» **Exercise objective**: Please copy the whole listing below word for word, leaving the pictures out of your copy.
##### Data shown #####
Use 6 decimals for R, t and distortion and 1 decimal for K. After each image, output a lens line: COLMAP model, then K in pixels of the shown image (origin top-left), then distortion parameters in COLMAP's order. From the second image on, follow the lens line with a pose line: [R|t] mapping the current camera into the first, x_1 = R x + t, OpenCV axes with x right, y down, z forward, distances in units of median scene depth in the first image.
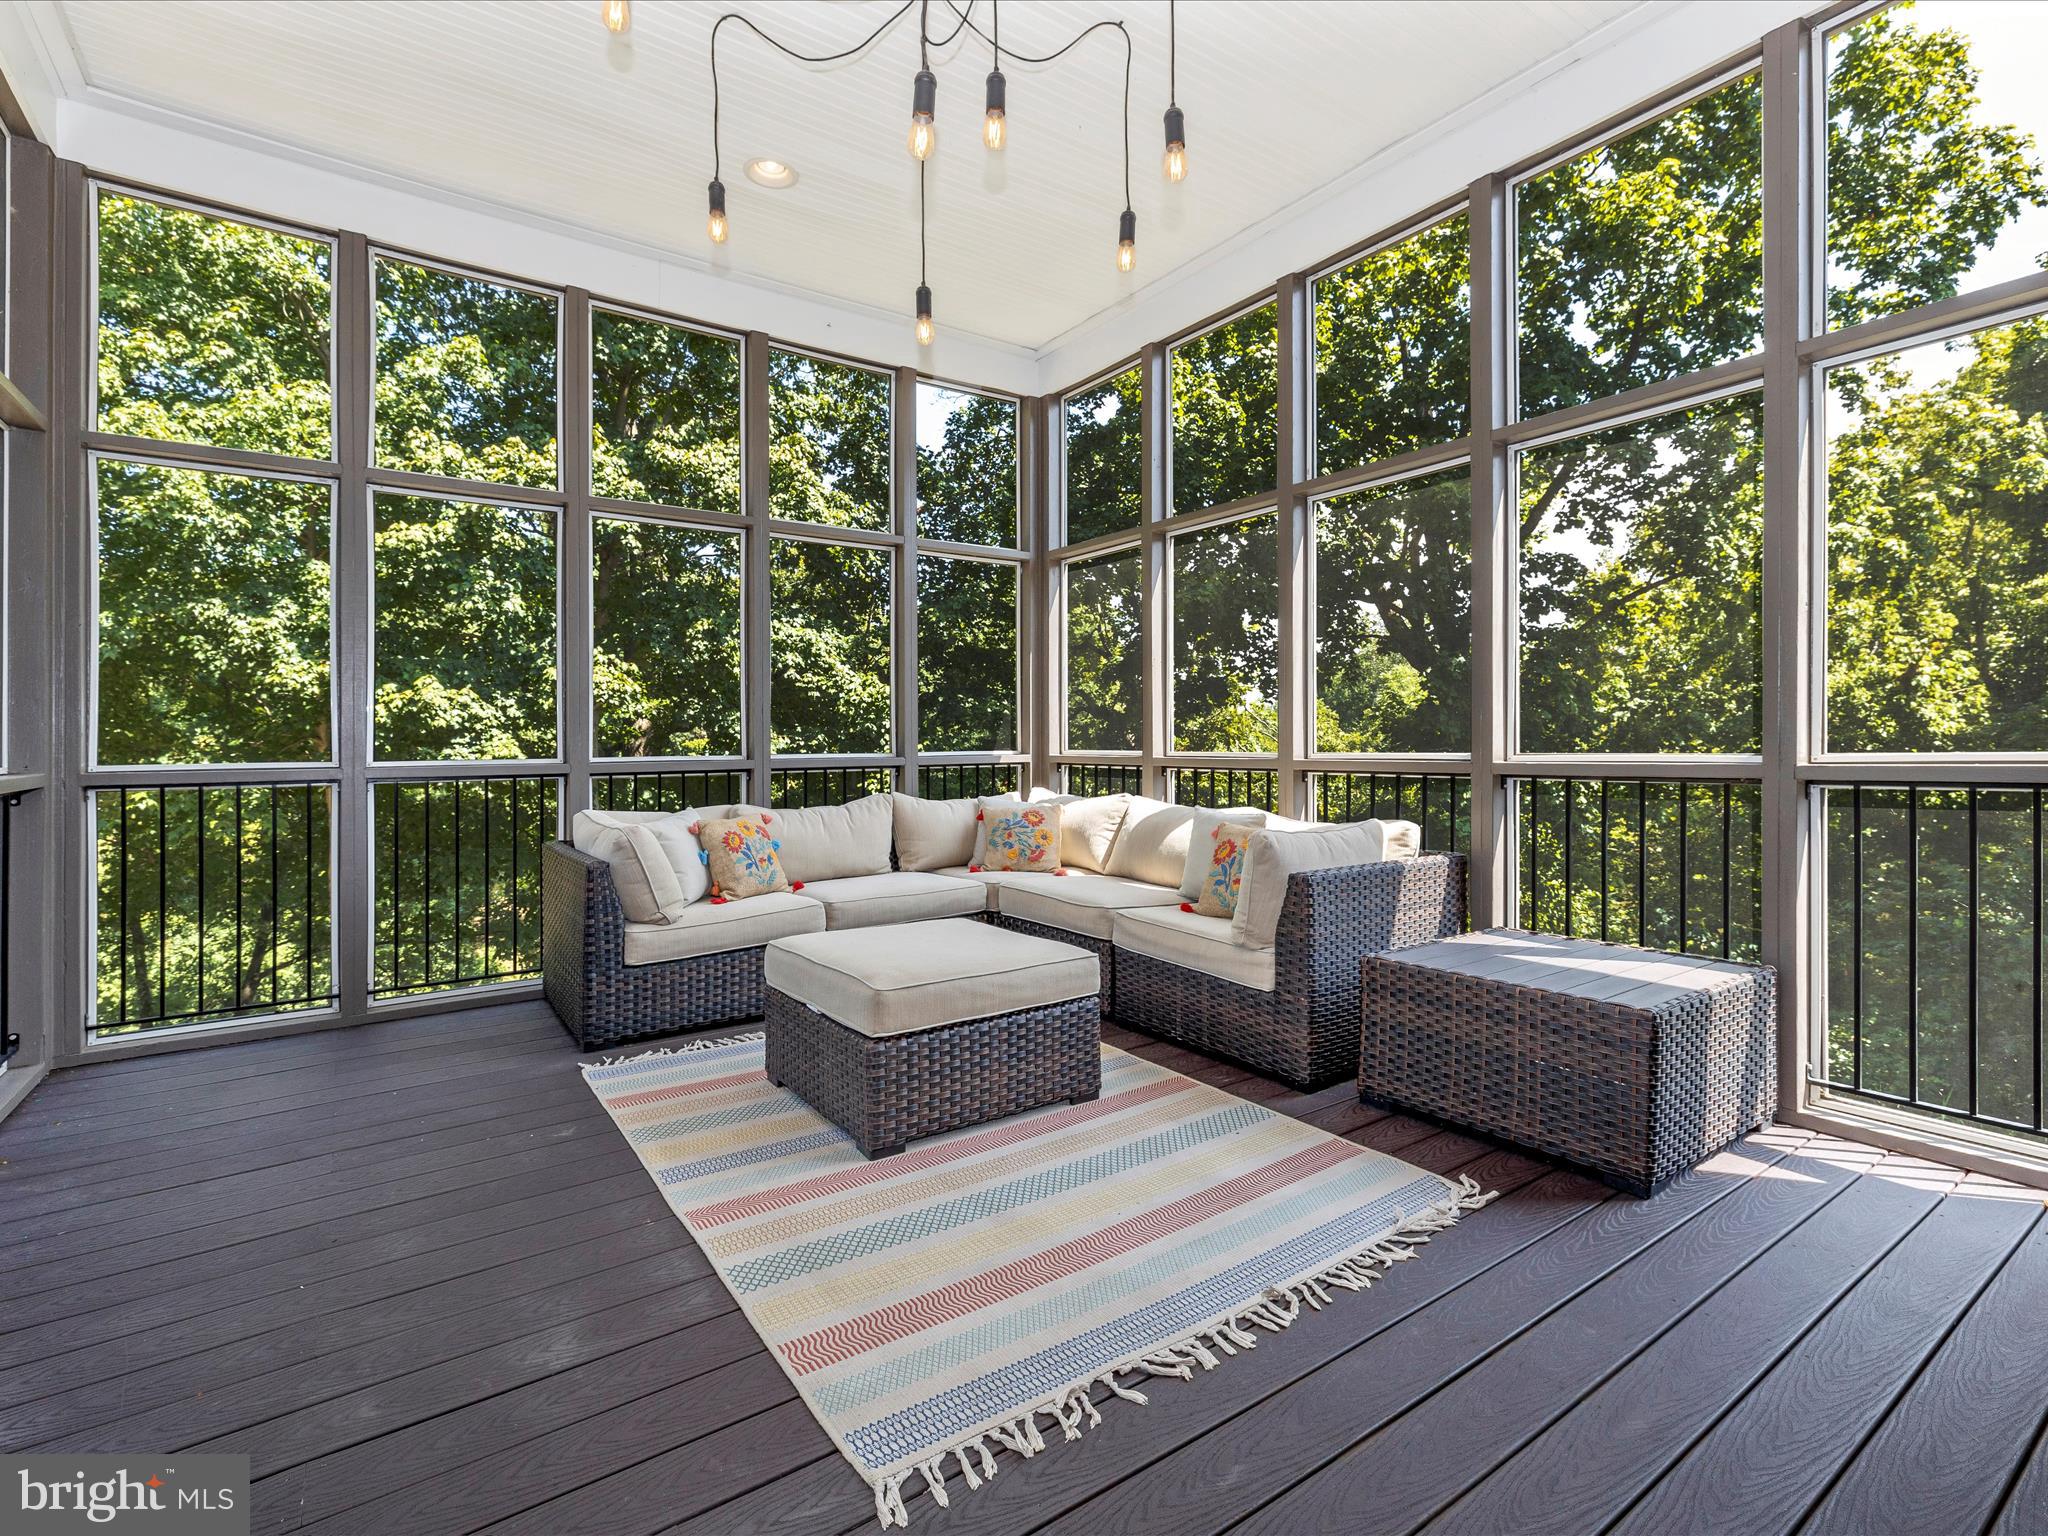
lens RADIAL K [[971.4, 0, 1017.8], [0, 971.4, 758.7], [0, 0, 1]] dist [0.007128, 0.001228]
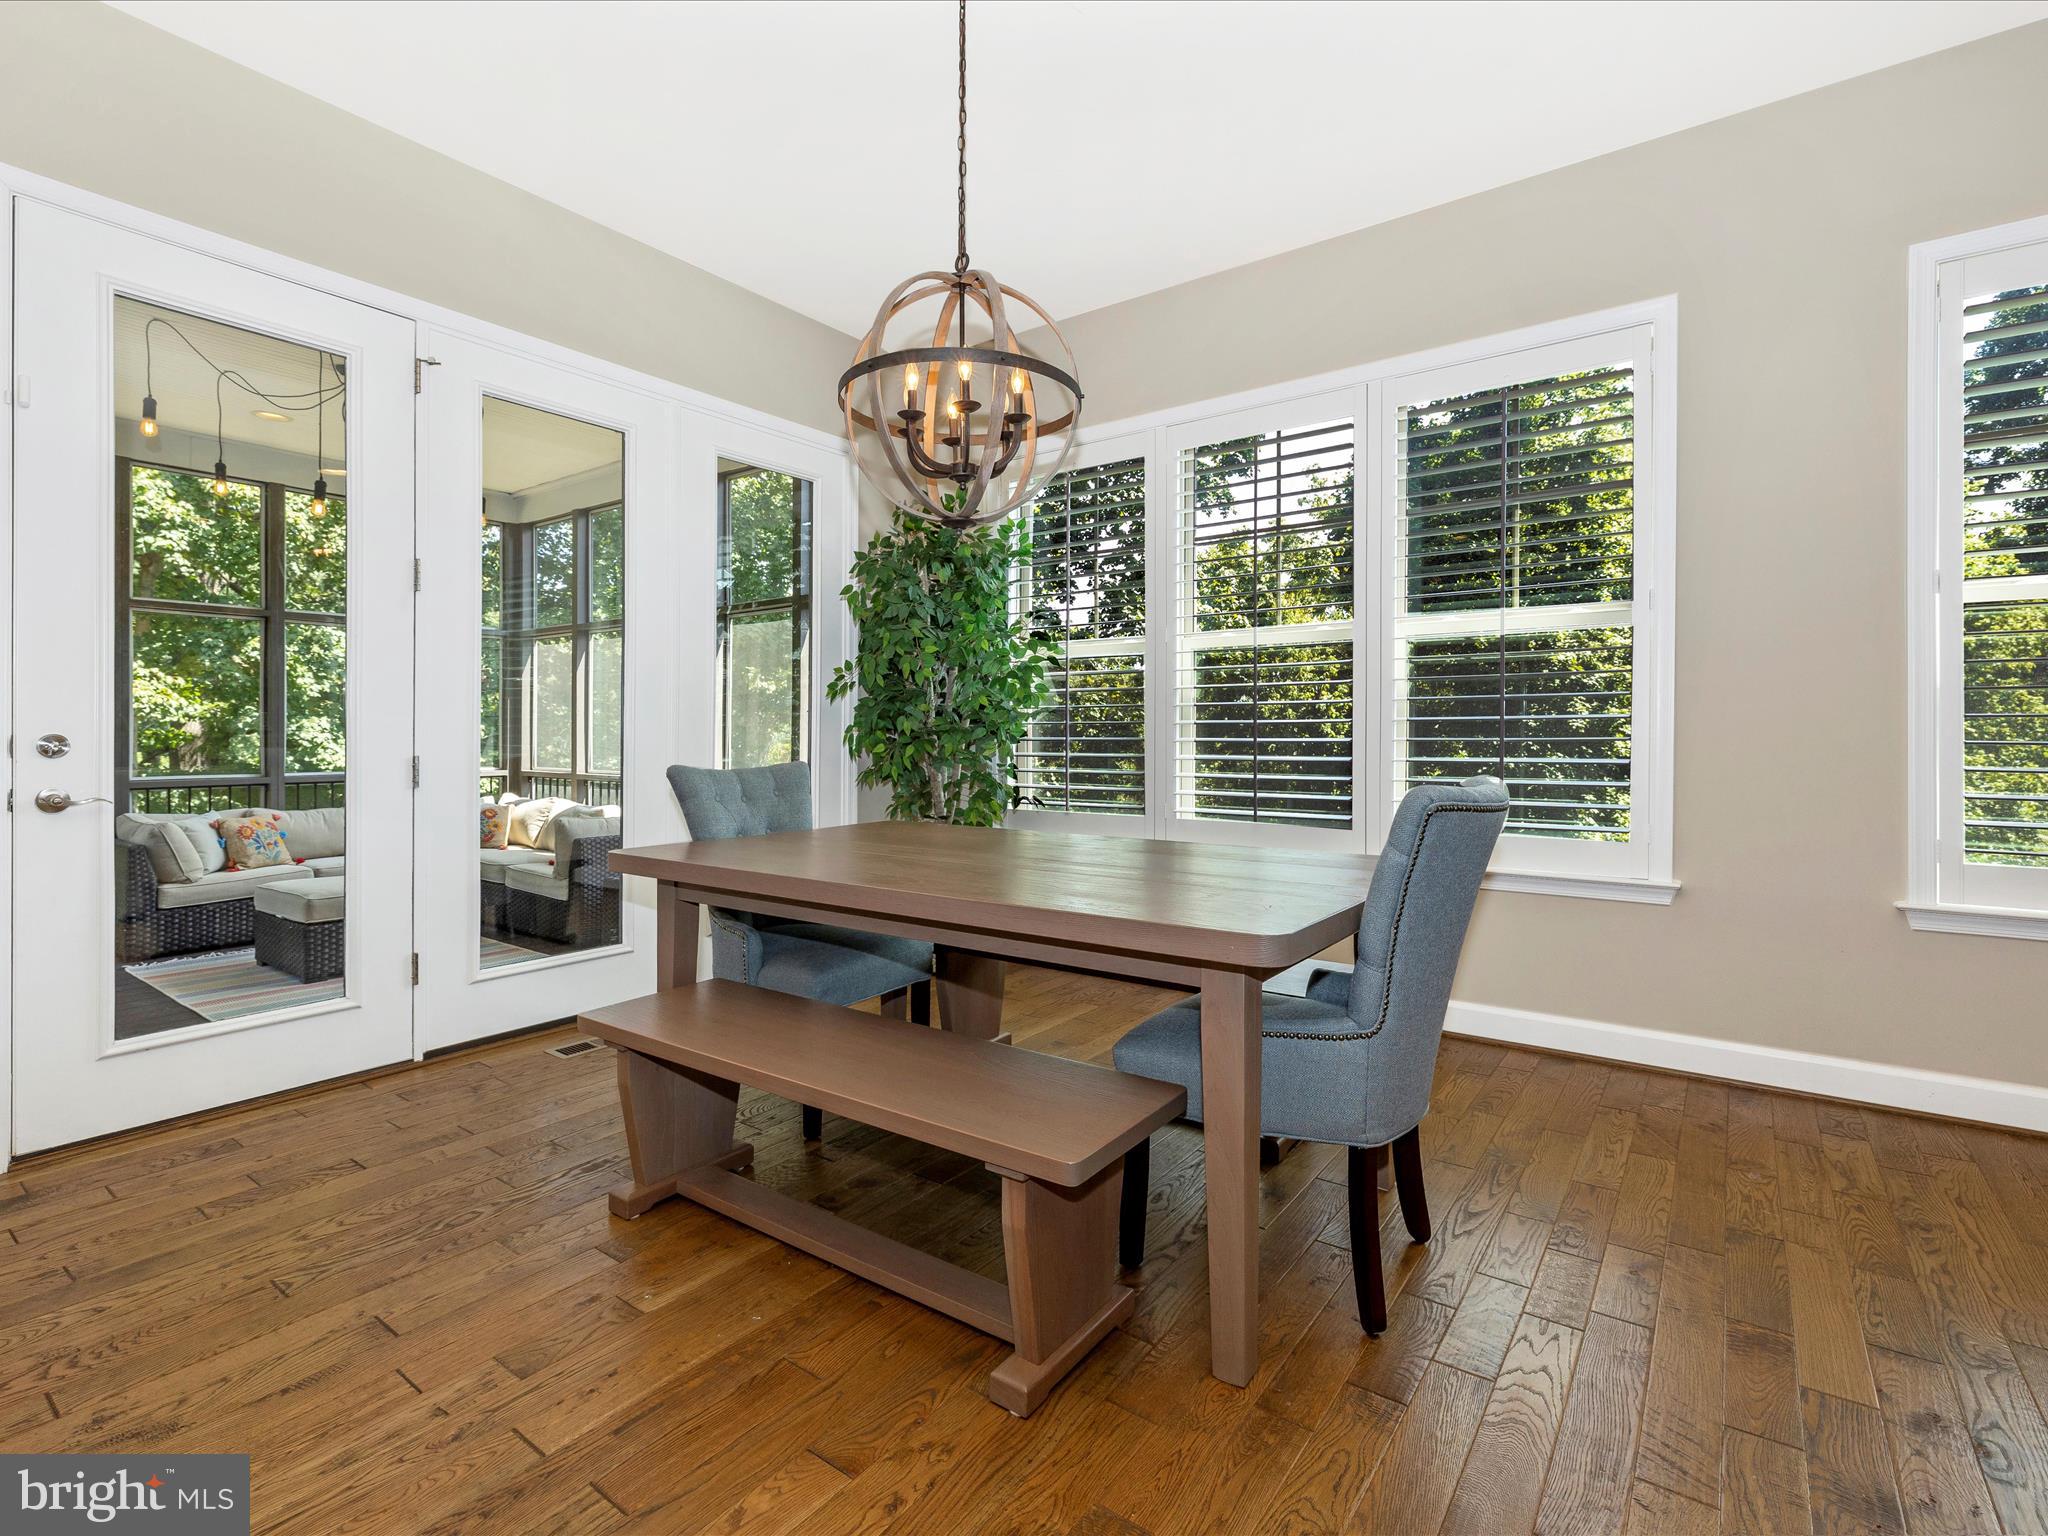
lens RADIAL K [[971.4, 0, 1014.4], [0, 971.4, 755.1], [0, 0, 1]] dist [0.007128, 0.001228]
pose [[0.948420, 0.003388, 0.316997, 0.336256], [-0.004611, 0.999985, 0.003105, -0.043530], [-0.316982, -0.004407, 0.948421, -0.775273]]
#####
» **Solution to this exercise**:
Use 6 decimals for R, t and distortion and 1 decimal for K. After each image, output a lens line: COLMAP model, then K in pixels of the shown image (origin top-left), then distortion parameters in COLMAP's order. From the second image on, follow the lens line with a pose line: [R|t] mapping the current camera into the first, x_1 = R x + t, OpenCV axes with x right, y down, z forward, distances in units of median scene depth in the first image.
lens RADIAL K [[971.4, 0, 1017.8], [0, 971.4, 758.7], [0, 0, 1]] dist [0.007128, 0.001228]
lens RADIAL K [[971.4, 0, 1014.4], [0, 971.4, 755.1], [0, 0, 1]] dist [0.007128, 0.001228]
pose [[0.948420, 0.003388, 0.316997, 0.336256], [-0.004611, 0.999985, 0.003105, -0.043530], [-0.316982, -0.004407, 0.948421, -0.775273]]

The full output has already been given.